Armed rebels from the CODECO militia killed at least 69 people in a series of attacks on villages in Ituri province, northeastern DRC, on April 28, 2026, reigniting long‑standing ethnic violence between the Lendu and Hema communities.

Deadly CODECO Assault Leaves 69 Dead in Ituri

The coordinated raids targeted several villages, including Bassa, after an earlier assault by the CRP (Convention for the Popular Revolution) on FARDC positions near Pimbo. CODECO fighters, claiming to protect the Lendu, launched retaliatory attacks that left civilian casualties and delayed body recovery for days.

  • Attack date: April 28, 2026
  • Location: villages in Ituri province, near the Uganda and South Sudan borders
  • Perpetrators: CODECO militia (Lendu‑aligned) and earlier CRP assault (Hema‑aligned)

Casualty Figures and Militant Involvement

Security sources confirmed a death toll of at least 69, including 19 militia members and soldiers. Civil society leader Dieudonne Losa reported that only 25 bodies have been buried, with many remains still unrecovered.

  • Total deaths: 69
  • Militia/soldier deaths: 19
  • Unburied bodies: > 40

Escalating Ethnic Tensions and Regional Instability

The violence reflects the deep‑rooted rivalry between the Hema and Lendu ethnic groups, a conflict that has persisted for decades over control of Ituri’s gold and other mineral resources. The presence of multiple armed actors—CODECO, CRP, the Allied Democratic Forces (ADF), and the M23 rebellion—stretches the Congolese army (FARDC) and the UN peacekeeping mission (MONUSCO) thinly across the region.

Humanitarian agencies warn that the massacre could trigger cycles of retaliation, further displacing civilians and hampering aid delivery.

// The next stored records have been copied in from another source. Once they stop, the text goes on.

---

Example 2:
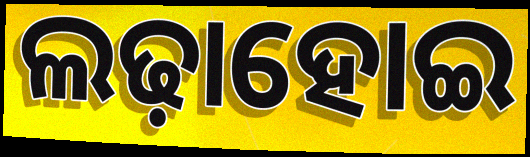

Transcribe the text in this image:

ଲଢ଼ାହୋଇ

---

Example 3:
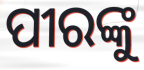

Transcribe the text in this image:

ପୀରଙ୍କୁ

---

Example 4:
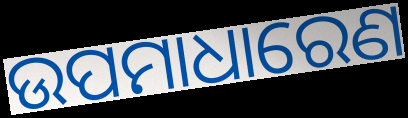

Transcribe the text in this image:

ଉପମାଧାରେଣ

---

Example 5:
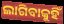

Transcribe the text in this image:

ଲାଗିବାକୁହିଁ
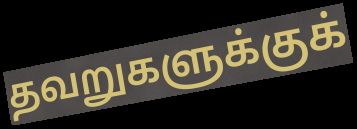
தவறுகளுக்குக்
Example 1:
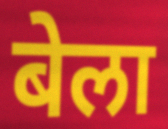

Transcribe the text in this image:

बेला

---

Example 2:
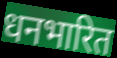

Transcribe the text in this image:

धनभारित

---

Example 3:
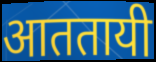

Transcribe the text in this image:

आततायी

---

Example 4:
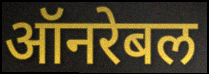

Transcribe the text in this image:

ऑनरेबल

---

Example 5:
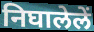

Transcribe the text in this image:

निघालेलें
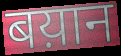
बय़ान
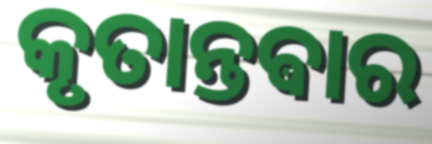
କୃତାନ୍ତଵାର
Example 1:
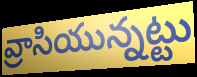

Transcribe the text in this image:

వ్రాసియున్నట్టు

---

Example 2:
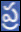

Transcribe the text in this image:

ప్ర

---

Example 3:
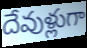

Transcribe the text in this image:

దేవుళ్లుగా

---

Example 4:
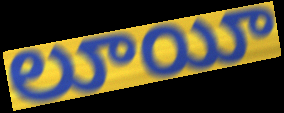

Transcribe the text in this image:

లూయీ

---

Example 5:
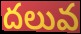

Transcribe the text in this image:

దలువ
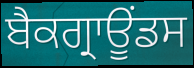
ਬੈਕਗ੍ਰਾਊਂਡਸ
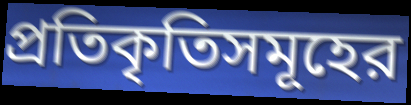
প্রতিকৃতিসমূহের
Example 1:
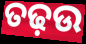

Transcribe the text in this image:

ତଢ଼ଉ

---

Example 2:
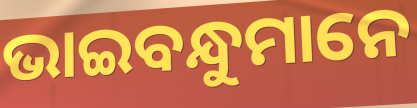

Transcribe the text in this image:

ଭାଇବନ୍ଧୁମାନେ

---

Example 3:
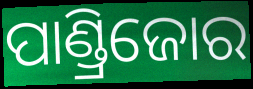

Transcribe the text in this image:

ପାଣ୍ଡ୍ରିଜୋର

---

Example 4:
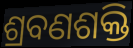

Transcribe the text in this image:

ଶ୍ରବଣଶକ୍ତି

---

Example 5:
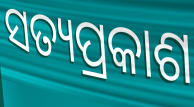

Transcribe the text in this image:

ସତ୍ୟପ୍ରକାଶ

Outlook: Risks of Wider Violence and Humanitarian Crisis

Experts, including Amnesty International’s Rawya Rageh, argue that without a decisive security response, eastern DRC will see “more attacks” as armed groups exploit security gaps. The UN has condemned the killings and pledged to protect civilians, but limited troop numbers raise doubts about effective enforcement.

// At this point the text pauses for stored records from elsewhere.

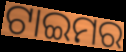
ଟାଇମର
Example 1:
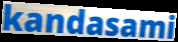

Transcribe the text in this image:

kandasami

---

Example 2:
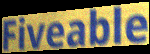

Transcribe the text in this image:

Fiveable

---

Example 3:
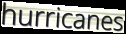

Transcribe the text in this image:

hurricanes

Potential developments include:

  • Retaliatory attacks by Hema‑aligned groups against Lendu communities
  • Increased recruitment of child soldiers by groups such as ADF and CODECO
  • Escalated international pressure for a coordinated regional security framework

Continued instability threatens the extraction of critical minerals—cobalt, copper, uranium—that feed global supply chains, making the conflict a matter of both regional security and worldwide economic interest.